Saved data entries
▬▬▬

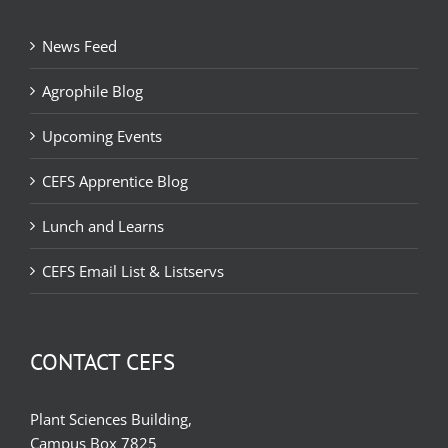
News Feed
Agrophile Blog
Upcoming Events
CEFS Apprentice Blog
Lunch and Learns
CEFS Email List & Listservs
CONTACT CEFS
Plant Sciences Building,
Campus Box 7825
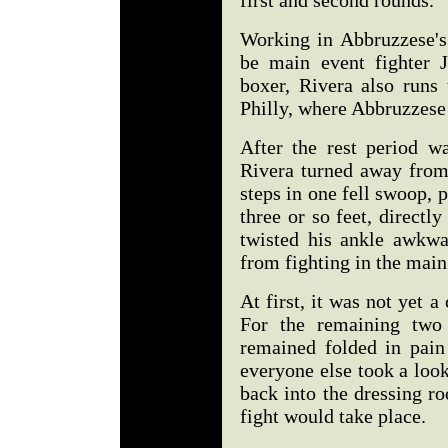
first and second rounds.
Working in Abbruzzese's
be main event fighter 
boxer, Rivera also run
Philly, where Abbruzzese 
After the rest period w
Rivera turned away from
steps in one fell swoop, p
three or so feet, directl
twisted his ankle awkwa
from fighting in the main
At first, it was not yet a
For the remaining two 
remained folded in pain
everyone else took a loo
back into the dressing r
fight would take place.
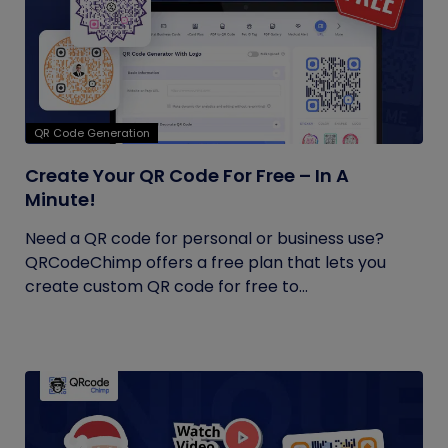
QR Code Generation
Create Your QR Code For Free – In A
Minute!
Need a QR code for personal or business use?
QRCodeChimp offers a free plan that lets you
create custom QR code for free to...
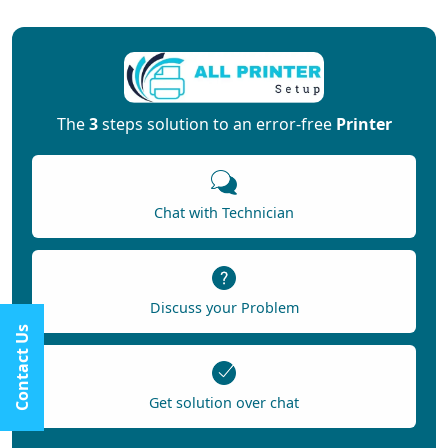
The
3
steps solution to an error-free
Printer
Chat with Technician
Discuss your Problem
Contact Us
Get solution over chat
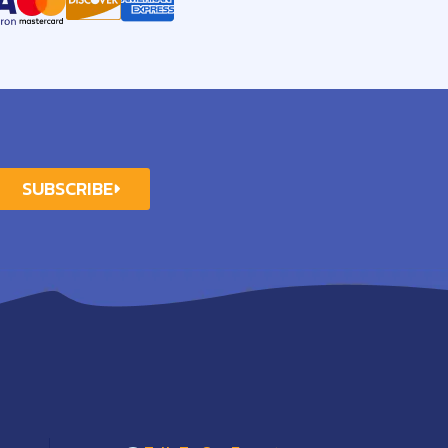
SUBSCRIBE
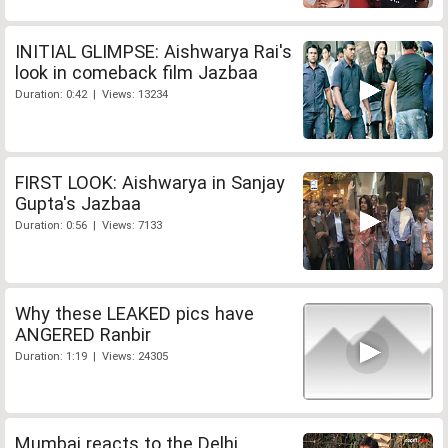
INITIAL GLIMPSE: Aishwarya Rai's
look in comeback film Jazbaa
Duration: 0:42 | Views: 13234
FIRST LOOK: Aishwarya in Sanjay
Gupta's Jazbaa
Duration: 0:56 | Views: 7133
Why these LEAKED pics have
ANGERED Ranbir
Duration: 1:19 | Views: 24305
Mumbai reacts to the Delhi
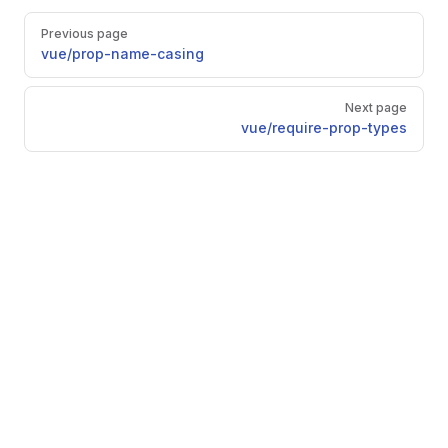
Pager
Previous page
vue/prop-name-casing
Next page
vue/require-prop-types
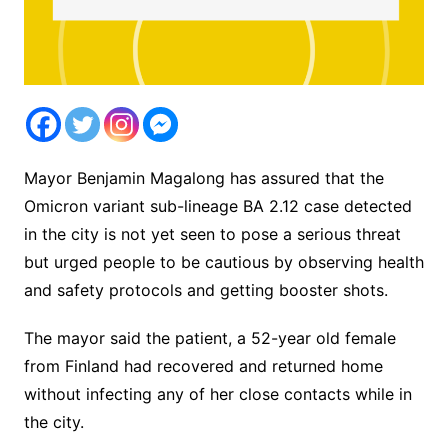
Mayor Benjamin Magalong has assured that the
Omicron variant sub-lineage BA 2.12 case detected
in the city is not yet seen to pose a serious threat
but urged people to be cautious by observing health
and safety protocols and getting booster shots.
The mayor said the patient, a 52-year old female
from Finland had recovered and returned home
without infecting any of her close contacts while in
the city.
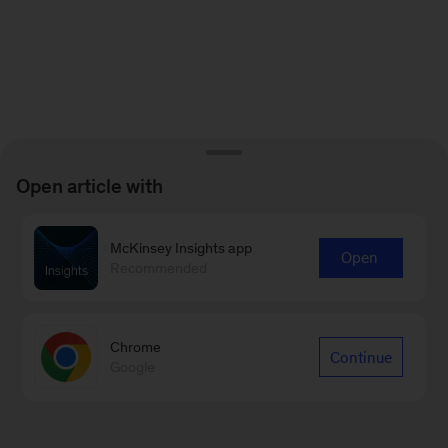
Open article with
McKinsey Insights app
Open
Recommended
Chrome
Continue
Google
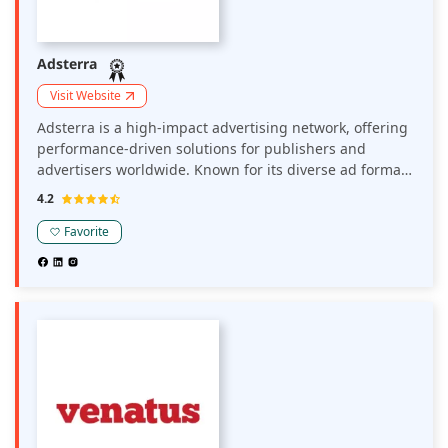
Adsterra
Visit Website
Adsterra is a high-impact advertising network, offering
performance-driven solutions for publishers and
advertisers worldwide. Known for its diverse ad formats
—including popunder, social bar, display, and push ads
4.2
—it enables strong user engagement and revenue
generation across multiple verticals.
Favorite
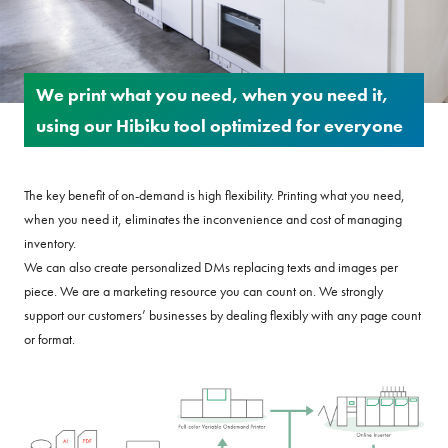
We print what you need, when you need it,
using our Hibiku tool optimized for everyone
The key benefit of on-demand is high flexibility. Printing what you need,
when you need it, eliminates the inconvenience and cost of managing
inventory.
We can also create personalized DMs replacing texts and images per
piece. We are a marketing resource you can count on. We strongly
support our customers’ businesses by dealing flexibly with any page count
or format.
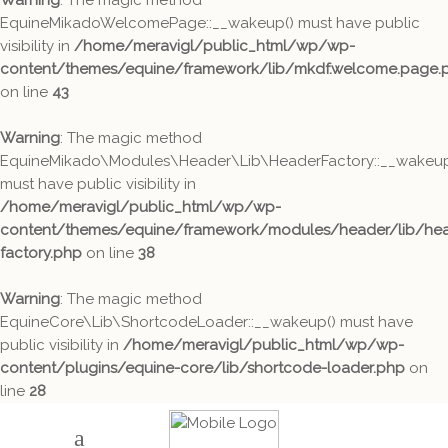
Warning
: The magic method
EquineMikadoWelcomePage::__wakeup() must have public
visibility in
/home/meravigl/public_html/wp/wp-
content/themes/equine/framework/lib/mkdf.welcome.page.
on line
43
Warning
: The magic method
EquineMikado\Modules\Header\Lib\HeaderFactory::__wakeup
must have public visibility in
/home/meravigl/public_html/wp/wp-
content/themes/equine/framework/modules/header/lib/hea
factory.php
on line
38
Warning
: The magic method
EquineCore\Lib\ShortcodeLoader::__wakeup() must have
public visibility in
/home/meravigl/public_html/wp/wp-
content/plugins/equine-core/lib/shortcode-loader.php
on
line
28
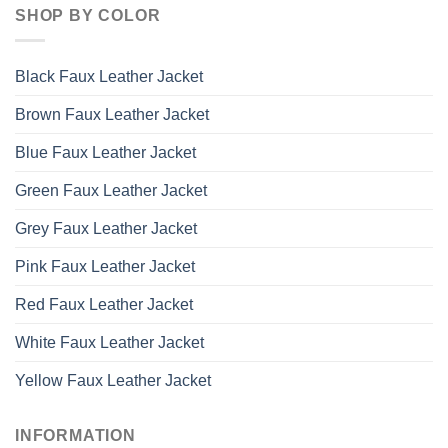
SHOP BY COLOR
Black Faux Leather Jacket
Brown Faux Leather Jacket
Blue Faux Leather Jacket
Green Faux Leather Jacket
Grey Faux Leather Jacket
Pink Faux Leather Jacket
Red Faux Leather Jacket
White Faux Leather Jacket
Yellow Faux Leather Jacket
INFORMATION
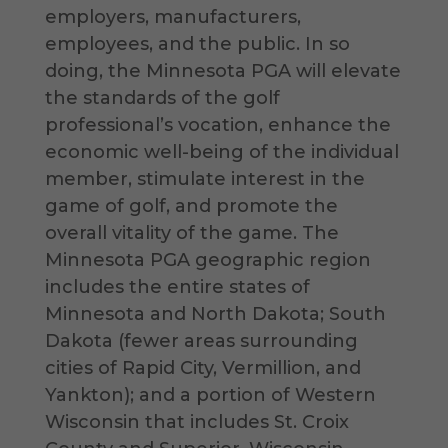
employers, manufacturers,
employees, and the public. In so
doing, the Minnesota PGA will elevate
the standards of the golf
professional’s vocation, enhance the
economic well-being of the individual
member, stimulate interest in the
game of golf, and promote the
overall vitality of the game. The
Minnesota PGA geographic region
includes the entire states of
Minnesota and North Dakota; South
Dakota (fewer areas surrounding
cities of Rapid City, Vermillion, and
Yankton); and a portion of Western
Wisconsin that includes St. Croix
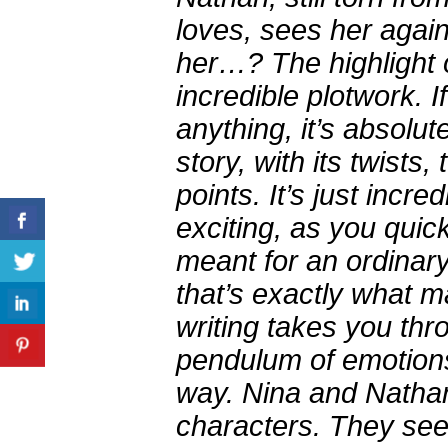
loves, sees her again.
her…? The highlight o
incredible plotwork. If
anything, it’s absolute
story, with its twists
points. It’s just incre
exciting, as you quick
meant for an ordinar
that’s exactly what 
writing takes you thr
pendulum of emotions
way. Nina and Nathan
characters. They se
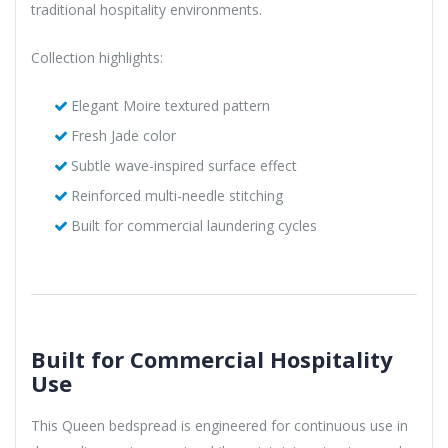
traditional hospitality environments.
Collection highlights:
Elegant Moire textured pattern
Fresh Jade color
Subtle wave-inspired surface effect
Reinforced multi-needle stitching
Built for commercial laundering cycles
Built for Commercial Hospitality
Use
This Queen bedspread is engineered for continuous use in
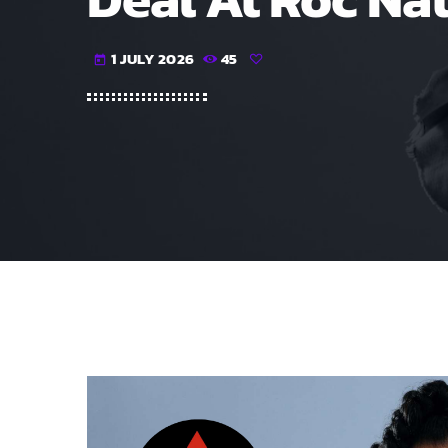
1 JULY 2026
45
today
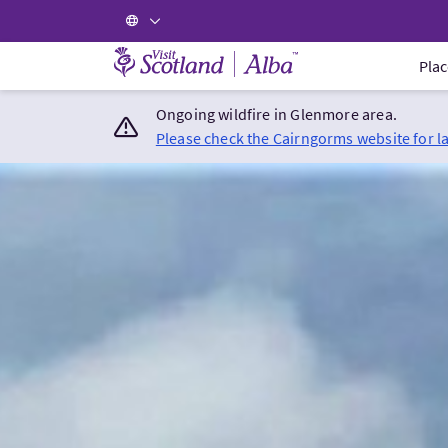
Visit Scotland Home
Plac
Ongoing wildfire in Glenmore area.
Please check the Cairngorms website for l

▬▬▬

#### [TASK STATEMENT]
Give the data again exactly as written, with all pictures left out.

#### [RESPONSE]
News Feed
Agrophile Blog
Upcoming Events
CEFS Apprentice Blog
Lunch and Learns
CEFS Email List & Listservs
CONTACT CEFS
Plant Sciences Building,
Campus Box 7825
first and second rounds.
Working in Abbruzzese's
be main event fighter 
boxer, Rivera also run
Philly, where Abbruzzese 
After the rest period w
Rivera turned away from
steps in one fell swoop, p
three or so feet, directl
twisted his ankle awkwa
from fighting in the main
At first, it was not yet a
For the remaining two 
remained folded in pain
everyone else took a loo
back into the dressing r
fight would take place.
QR Code Generation
Create Your QR Code For Free – In A
Minute!
Need a QR code for personal or business use?
QRCodeChimp offers a free plan that lets you
create custom QR code for free to...
The
3
steps solution to an error-free
Printer
Chat with Technician
Discuss your Problem
Contact Us
Get solution over chat
SUBSCRIBE
INITIAL GLIMPSE: Aishwarya Rai's
look in comeback film Jazbaa
Duration: 0:42 | Views: 13234
FIRST LOOK: Aishwarya in Sanjay
Gupta's Jazbaa
Duration: 0:56 | Views: 7133
Why these LEAKED pics have
ANGERED Ranbir
Duration: 1:19 | Views: 24305
Mumbai reacts to the Delhi
Pager
Previous page
vue/prop-name-casing
Next page
vue/require-prop-types
Mayor Benjamin Magalong has assured that the
Omicron variant sub-lineage BA 2.12 case detected
in the city is not yet seen to pose a serious threat
but urged people to be cautious by observing health
and safety protocols and getting booster shots.
The mayor said the patient, a 52-year old female
from Finland had recovered and returned home
without infecting any of her close contacts while in
the city.
Open article with
McKinsey Insights app
Open
Recommended
Chrome
Continue
Google
Adsterra
Visit Website
Adsterra is a high-impact advertising network, offering
performance-driven solutions for publishers and
advertisers worldwide. Known for its diverse ad formats
—including popunder, social bar, display, and push ads
4.2
—it enables strong user engagement and revenue
generation across multiple verticals.
Favorite
We print what you need, when you need it,
using our Hibiku tool optimized for everyone
The key benefit of on-demand is high flexibility. Printing what you need,
when you need it, eliminates the inconvenience and cost of managing
inventory.
We can also create personalized DMs replacing texts and images per
piece. We are a marketing resource you can count on. We strongly
support our customers’ businesses by dealing flexibly with any page count
or format.
Warning
: The magic method
EquineMikadoWelcomePage::__wakeup() must have public
visibility in
/home/meravigl/public_html/wp/wp-
content/themes/equine/framework/lib/mkdf.welcome.page.
on line
43
Warning
: The magic method
EquineMikado\Modules\Header\Lib\HeaderFactory::__wakeup
must have public visibility in
/home/meravigl/public_html/wp/wp-
content/themes/equine/framework/modules/header/lib/hea
factory.php
on line
38
Warning
: The magic method
EquineCore\Lib\ShortcodeLoader::__wakeup() must have
public visibility in
/home/meravigl/public_html/wp/wp-
content/plugins/equine-core/lib/shortcode-loader.php
on
line
28
SHOP BY COLOR
Black Faux Leather Jacket
Brown Faux Leather Jacket
Blue Faux Leather Jacket
Green Faux Leather Jacket
Grey Faux Leather Jacket
Pink Faux Leather Jacket
Red Faux Leather Jacket
White Faux Leather Jacket
Yellow Faux Leather Jacket
INFORMATION
employers, manufacturers,
employees, and the public. In so
doing, the Minnesota PGA will elevate
the standards of the golf
professional’s vocation, enhance the
economic well-being of the individual
member, stimulate interest in the
game of golf, and promote the
overall vitality of the game. The
Minnesota PGA geographic region
includes the entire states of
Minnesota and North Dakota; South
Dakota (fewer areas surrounding
cities of Rapid City, Vermillion, and
Yankton); and a portion of Western
Wisconsin that includes St. Croix
loves, sees her again.
her…? The highlight o
incredible plotwork. If
anything, it’s absolute
story, with its twists
points. It’s just incre
exciting, as you quick
meant for an ordinar
that’s exactly what 
writing takes you thr
pendulum of emotions
way. Nina and Nathan
characters. They se
traditional hospitality environments.
Collection highlights:
Elegant Moire textured pattern
Fresh Jade color
Subtle wave-inspired surface effect
Reinforced multi-needle stitching
Built for commercial laundering cycles
Built for Commercial Hospitality
Use
This Queen bedspread is engineered for continuous use in
1 JULY 2026
45
today
Visit Scotland Home
Plac
Ongoing wildfire in Glenmore area.
Please check the Cairngorms website for l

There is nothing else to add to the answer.